INTERPRETATION OF THE RESULTS
The test is considered valid if the optical density of the negative control is ≥1.0 and ≤2.5 and the optical density of the extractant solvent alone is <0.1. Tissues treated with the positive control should reflect their ability to respond to an irritant chemical.

The irritation potential of the test material was determined from the relative mean tissue viability compared to the negative control tissues, using the following prediction model:

Mean tissue viability in vitro In vivo prediction
(% of negative control)

Mean tissue viability ≤50 % Irritant
Mean tissue viability >50 % Non-irritant

Results and discussion

In vivo

Irritant / corrosive response data:

The results are summarised in Table 1.
The mean optical density of the test material was 94 % of the negative control.

The optical densities of the negative and positive control were within the acceptable ranges and correctly indicated non irritancy and irritancy, respectively. This demonstrated validity of the model.

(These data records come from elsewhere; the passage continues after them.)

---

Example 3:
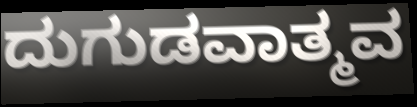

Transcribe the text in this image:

ದುಗುಡವಾತ್ಮವ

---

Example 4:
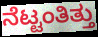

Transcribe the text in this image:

ನೆಟ್ಟಂತಿತ್ತು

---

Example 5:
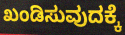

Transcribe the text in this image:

ಖಂಡಿಸುವುದಕ್ಕೆ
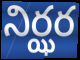
నిర్ఝర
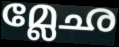
മ്ലേഛ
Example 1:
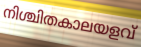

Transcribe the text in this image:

നിശ്ചിതകാലയളവ്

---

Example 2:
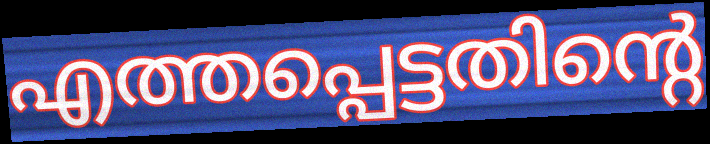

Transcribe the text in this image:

എത്തപ്പെട്ടതിന്റെ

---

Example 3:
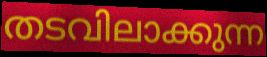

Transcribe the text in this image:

തടവിലാക്കുന്ന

Any other information on results incl. tables

Table 1 Summary of Control and Test Material Results

Material			MTT Conversion (OD₅₇₀)
			Measurement 1	Measurement 2	Measurement 3	Replicate Mean
Negative Control	Replicate 1		1.924	1.921	1.983	1.943
	Replicate 2		1.980	1.978	1.995	1.984
	Replicate 3		1.933	1.975	1.970	1.959
	Mean	1.962
	SD	0.021
	% CV	1.1
	% of control	100
Test Material	Replicate 1		2.060	2.090	2.059	2.070
	Replicate 2		1.611	1.643	1.630	1.628
	Replicate 3		1.828	1.861	1.837	1.842
	Mean	1.847
	SD	0.221
	% CV	12.0
	% of control	94
Positive Control	Replicate 1		0.127	0.136	0.138	0.134
	Replicate 2		0.137	0.137	0.135	0.136
	Replicate 3		0.133	0.132	0.133	0.133
	Mean	0.134
	SD	0.002
	% CV	1.4
	% of control	7

 Data shown in the table were corrected for background absorbance values (extractant solvent alone), which were on average 0.040.

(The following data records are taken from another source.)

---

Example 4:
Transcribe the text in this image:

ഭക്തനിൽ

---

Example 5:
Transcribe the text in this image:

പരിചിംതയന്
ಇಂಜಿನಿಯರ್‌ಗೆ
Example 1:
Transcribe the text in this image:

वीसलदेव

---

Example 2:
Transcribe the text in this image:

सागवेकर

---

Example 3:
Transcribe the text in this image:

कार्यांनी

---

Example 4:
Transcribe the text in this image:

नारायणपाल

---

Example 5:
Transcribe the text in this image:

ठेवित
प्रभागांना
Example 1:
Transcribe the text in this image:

Applicant's summary and conclusion

Interpretation of results:

not irritating

Remarks:

Migrated information Criteria used for interpretation of results: EU

Conclusions:

Under the conditions of this study, the test material was determined to be a non irritant in accordance with EU criteria.

Executive summary:

The potential of the test material to cause skin irritation was assessed in an in vitro study conducted under GLP conditions in accordance with the draft guideline “OECD Guideline for the Testing of Chemicals, Draft Proposal for a New Guideline, In Vitro Skin Irritation: Reconstructed Human Epidermis (RhE) Test Method, Version 4, 11 December 2009”.

The study used the EpiDerm reconstituted skin membranes. The undiluted test material was applied topically to the skin membranes for 60 minutes. After a 42 hour incubation period, the effect on the tissue viability was determined, based on the reduction of MTT to a purple formazan precipitate. 5 % Sodium Dodecyl Sulphate (SDS) was used as the positive control and Phosphate Buffered Saline (PBS) as the negative.

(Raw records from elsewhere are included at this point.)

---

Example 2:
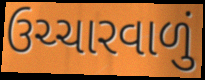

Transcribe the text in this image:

ઉચ્ચારવાળું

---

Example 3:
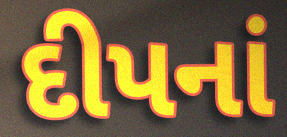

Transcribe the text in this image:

દીપનાં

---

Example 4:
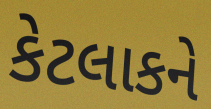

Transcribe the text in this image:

The mean optical density of the test material was 94 % of the negative control.

The optical densities of the negative and positive control were within the acceptable ranges and correctly indicated non irritancy and irritancy, respectively. This demonstrated validity of the model.

Under the conditions of this study, the test material was determined to be a non irritant and requires no classification in accordance with EU criteria.